▸ To do: Recast every line of text in the items below as a JSON list of strings, one string per line, leaving out blank lines. Leave the pictures out of the answer.

▸ Task data:
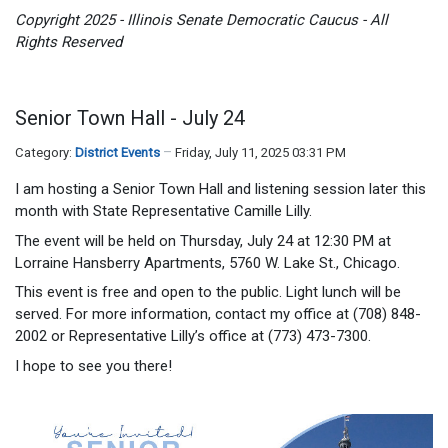
Copyright 2025 - Illinois Senate Democratic Caucus - All
Rights Reserved
Senior Town Hall - July 24
Category:
District Events
Friday, July 11, 2025 03:31 PM
I am hosting a Senior Town Hall and listening session later this
month with State Representative Camille Lilly.
The event will be held on Thursday, July 24 at 12:30 PM at
Lorraine Hansberry Apartments, 5760 W. Lake St., Chicago.
This event is free and open to the public. Light lunch will be
served. For more information, contact my office at (708) 848-
2002 or Representative Lilly’s office at (773) 473-7300.
I hope to see you there!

▸ Task solution:
[
  "Copyright 2025 - Illinois Senate Democratic Caucus - All",
  "Rights Reserved",
  "Senior Town Hall - July 24",
  "Category:",
  "District Events",
  "Friday, July 11, 2025 03:31 PM",
  "I am hosting a Senior Town Hall and listening session later this",
  "month with State Representative Camille Lilly.",
  "The event will be held on Thursday, July 24 at 12:30 PM at",
  "Lorraine Hansberry Apartments, 5760 W. Lake St., Chicago.",
  "This event is free and open to the public. Light lunch will be",
  "served. For more information, contact my office at (708) 848-",
  "2002 or Representative Lilly’s office at (773) 473-7300.",
  "I hope to see you there!"
]